Scientists have discovered the body of a ‘child vampire’ buried more than 1,500 years ago in Italy.

The 10-year-old’s body was found with a rock in it’s mouth and weighed down, over fears that it would rise from the dead.

“I’ve never seen anything like it. It’s extremely eerie and weird,” Professor David Soren, Archaeologist from the University of Arizona said.

Locally called the ‘vampire of Lugnano’, the skull was discovered by archaeologists from the University of Arizona, Stanford University and Italy, in the Italian region of Umbria.

The child’s age was determined based on dental development but it’s sex is unknown.

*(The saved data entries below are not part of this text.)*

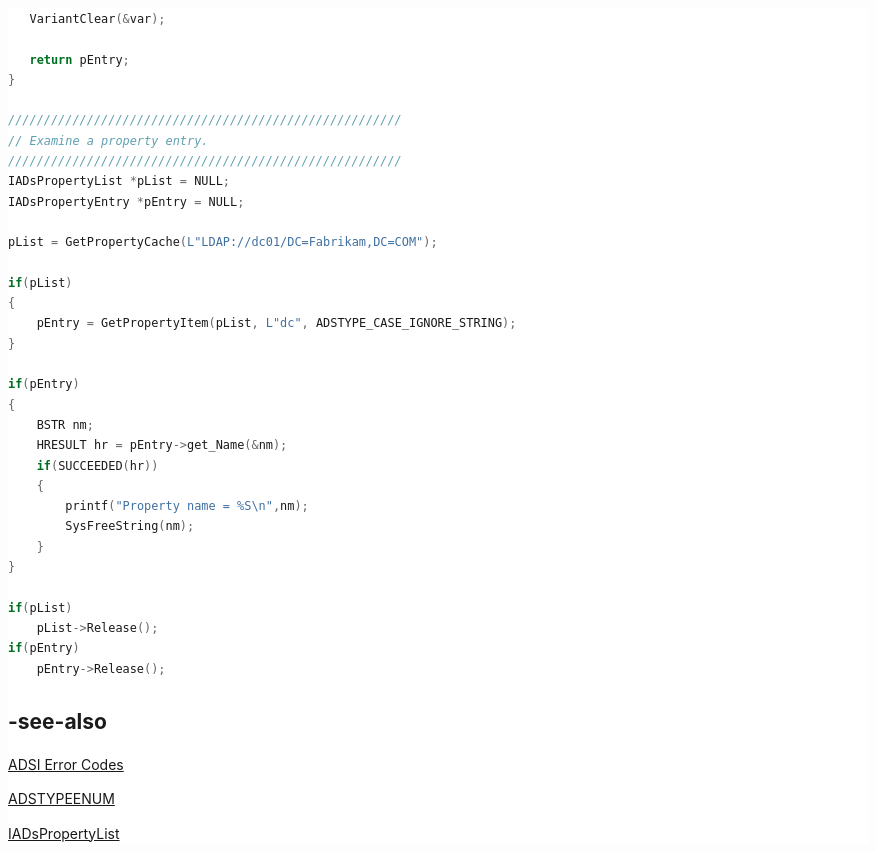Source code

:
 ```cpp
   VariantClear(&var);
 
   return pEntry;
}
 
///////////////////////////////////////////////////////
// Examine a property entry.
///////////////////////////////////////////////////////
IADsPropertyList *pList = NULL;
IADsPropertyEntry *pEntry = NULL;

pList = GetPropertyCache(L"LDAP://dc01/DC=Fabrikam,DC=COM");
 
if(pList)
{
    pEntry = GetPropertyItem(pList, L"dc", ADSTYPE_CASE_IGNORE_STRING);
}

if(pEntry)
{ 
    BSTR nm;
    HRESULT hr = pEntry->get_Name(&nm);
    if(SUCCEEDED(hr))
    {
        printf("Property name = %S\n",nm);
        SysFreeString(nm);
    }
}
 
if(pList)
    pList->Release();
if(pEntry)
    pEntry->Release();
```





## -see-also




<a href="https://docs.microsoft.com/windows/desktop/ADSI/adsi-error-codes">ADSI Error Codes</a>



<a href="/windows/win32/api/iads/ne-iads-adstypeenum">ADSTYPEENUM</a>



<a href="https://docs.microsoft.com/windows/desktop/api/iads/nn-iads-iadspropertylist">IADsPropertyList</a>


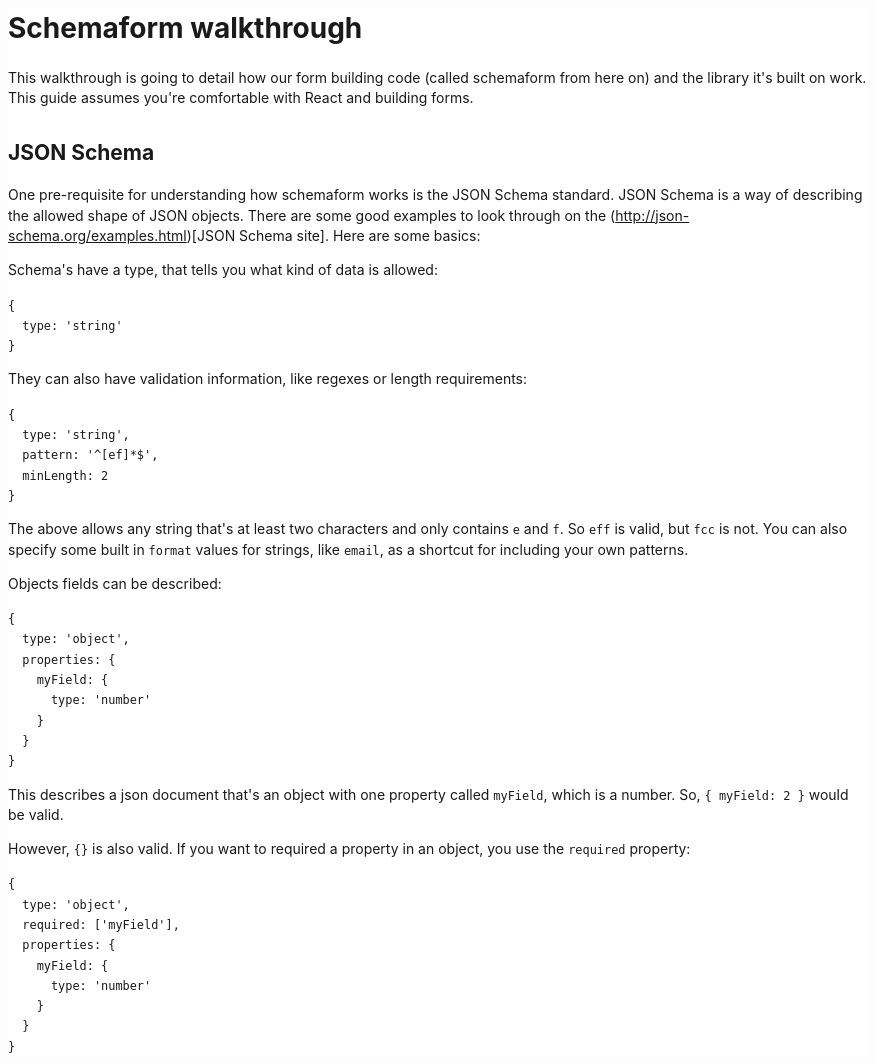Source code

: # Schemaform walkthrough

This walkthrough is going to detail how our form building code (called schemaform from here on) and the library it's built on work. This guide assumes you're comfortable with React and building forms.

## JSON Schema

One pre-requisite for understanding how schemaform works is the JSON Schema standard. JSON Schema is a way of describing the allowed shape of JSON objects. There are some good examples to look through on the (http://json-schema.org/examples.html)[JSON Schema site]. Here are some basics:

Schema's have a type, that tells you what kind of data is allowed:

```
{ 
  type: 'string'
}
```

They can also have validation information, like regexes or length requirements:

```
{
  type: 'string',
  pattern: '^[ef]*$',
  minLength: 2
}
```

The above allows any string that's at least two characters and only contains `e` and `f`. So `eff` is valid, but `fcc` is not. You can also specify some built in `format` values for strings, like `email`, as a shortcut for including your own patterns.

Objects fields can be described:

```
{
  type: 'object',
  properties: {
    myField: {
      type: 'number'
    }
  }
}
```

This describes a json document that's an object with one property called `myField`, which is a number. So, `{ myField: 2 }` would be valid. 

However, `{}` is also valid. If you want to required a property in an object, you use the `required` property:

```
{
  type: 'object',
  required: ['myField'],
  properties: {
    myField: {
      type: 'number'
    }
  }
}
```
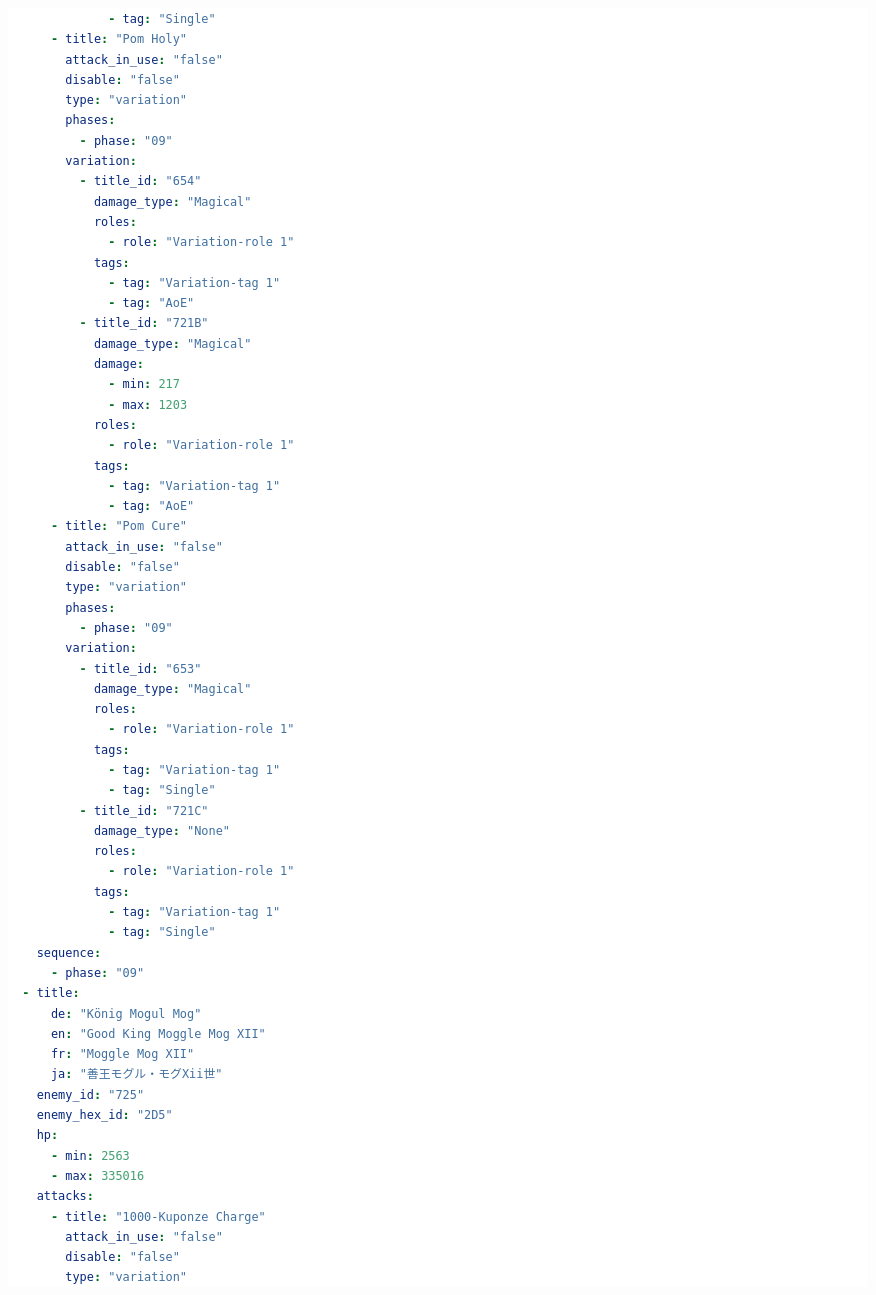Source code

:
 ```yaml
              - tag: "Single"
      - title: "Pom Holy"
        attack_in_use: "false"
        disable: "false"
        type: "variation"
        phases:
          - phase: "09"
        variation:
          - title_id: "654"
            damage_type: "Magical"
            roles:
              - role: "Variation-role 1"
            tags:
              - tag: "Variation-tag 1"
              - tag: "AoE"
          - title_id: "721B"
            damage_type: "Magical"
            damage:
              - min: 217
              - max: 1203
            roles:
              - role: "Variation-role 1"
            tags:
              - tag: "Variation-tag 1"
              - tag: "AoE"
      - title: "Pom Cure"
        attack_in_use: "false"
        disable: "false"
        type: "variation"
        phases:
          - phase: "09"
        variation:
          - title_id: "653"
            damage_type: "Magical"
            roles:
              - role: "Variation-role 1"
            tags:
              - tag: "Variation-tag 1"
              - tag: "Single"
          - title_id: "721C"
            damage_type: "None"
            roles:
              - role: "Variation-role 1"
            tags:
              - tag: "Variation-tag 1"
              - tag: "Single"
    sequence:
      - phase: "09"
  - title:
      de: "König Mogul Mog"
      en: "Good King Moggle Mog XII"
      fr: "Moggle Mog XII"
      ja: "善王モグル・モグXii世"
    enemy_id: "725"
    enemy_hex_id: "2D5"
    hp:
      - min: 2563
      - max: 335016
    attacks:
      - title: "1000-Kuponze Charge"
        attack_in_use: "false"
        disable: "false"
        type: "variation"
```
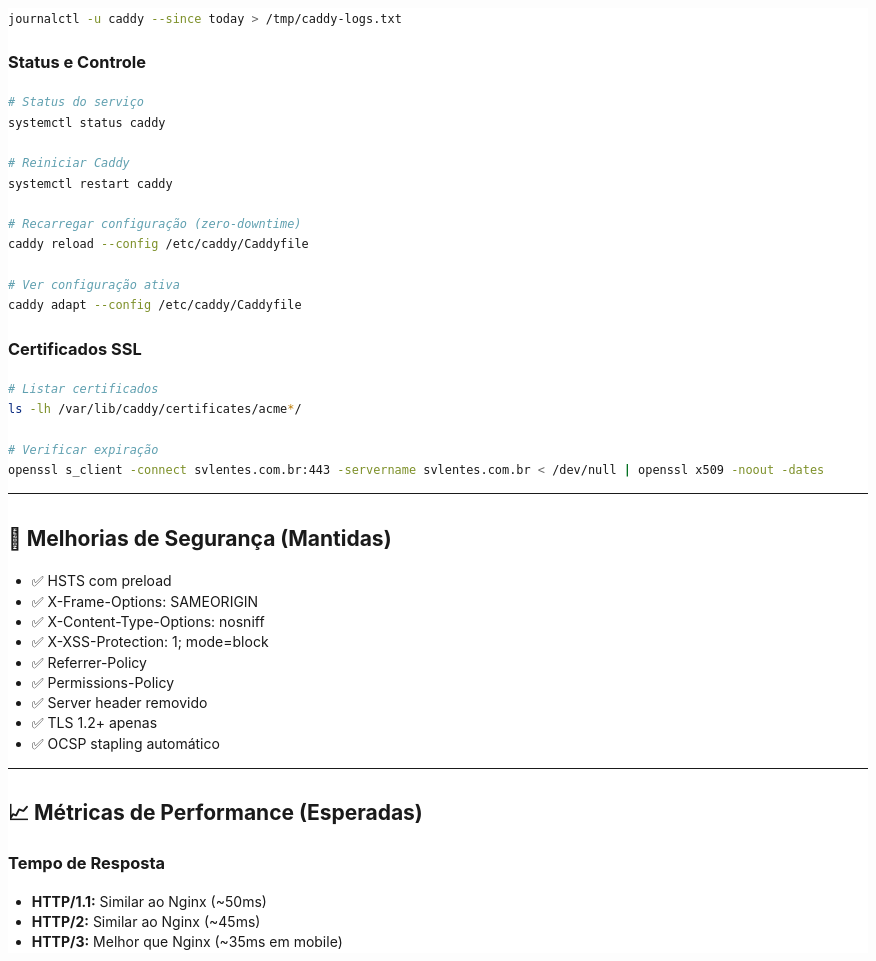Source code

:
 ```bash
journalctl -u caddy --since today > /tmp/caddy-logs.txt
```

### Status e Controle
```bash
# Status do serviço
systemctl status caddy

# Reiniciar Caddy
systemctl restart caddy

# Recarregar configuração (zero-downtime)
caddy reload --config /etc/caddy/Caddyfile

# Ver configuração ativa
caddy adapt --config /etc/caddy/Caddyfile
```

### Certificados SSL
```bash
# Listar certificados
ls -lh /var/lib/caddy/certificates/acme*/

# Verificar expiração
openssl s_client -connect svlentes.com.br:443 -servername svlentes.com.br < /dev/null | openssl x509 -noout -dates
```

---

## 🔐 Melhorias de Segurança (Mantidas)

- ✅ HSTS com preload
- ✅ X-Frame-Options: SAMEORIGIN
- ✅ X-Content-Type-Options: nosniff
- ✅ X-XSS-Protection: 1; mode=block
- ✅ Referrer-Policy
- ✅ Permissions-Policy
- ✅ Server header removido
- ✅ TLS 1.2+ apenas
- ✅ OCSP stapling automático

---

## 📈 Métricas de Performance (Esperadas)

### Tempo de Resposta
- **HTTP/1.1:** Similar ao Nginx (~50ms)
- **HTTP/2:** Similar ao Nginx (~45ms)
- **HTTP/3:** Melhor que Nginx (~35ms em mobile)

The remains have not yet been DNA tested, but the child had an abscessed tooth which suggests that he or she may have fallen victim to malaria.

The skull was found in Lugnano, Italy (pictured). Source: Australascope
The skull was found in Lugnano, Italy (pictured). Source: Australascope

“This is a very unusual mortuary treatment that you see in various forms in different cultures, especially in the Roman world, that could indicate there was a fear that this person might come back from the dead and try to spread disease to the living,” Bioarcheologist Jordan Wilson, a University of Arizona doctoral student in anthropology said.

The body buried 1550 years ago, was found at La Necropoli dei Bambini, or the Cemetery of the Babies which dates to the mid-fifth century when a deadly malaria outbreak swept the area, killing many vulnerable babies and small children.

In other documented ‘vampire’ burials, an elderly 16th-century woman dubbed the “Vampire of Venice” was found with a brick in her mouth in 2009 in Venice, Italy.

An adult male from the third or fourth century was found buried facedown with his tongue removed and replaced with a stone, in Northamptonshire, England in 2017.

Other examples of vampire burials throughout history include bodies being staked to the ground through the heart or dismembered prior to interment.

The ‘vampire child’ was found with a rock in its mouth (pictured). Source: Australscope
The ‘vampire child’ was found with a rock in its mouth (pictured). Source: Australscope

Previous excavations at the Cemetery of the Babies found infant and toddler bones alongside items like raven talons, toad bones, bronze cauldrons filled with ash and the remains of sacrificial puppies.

In previous excavations of more than 50 burials, a three-year-old girl was found with stones weighing down her hands and feet, a practice used by different cultures throughout history to keep the deceased in their graves.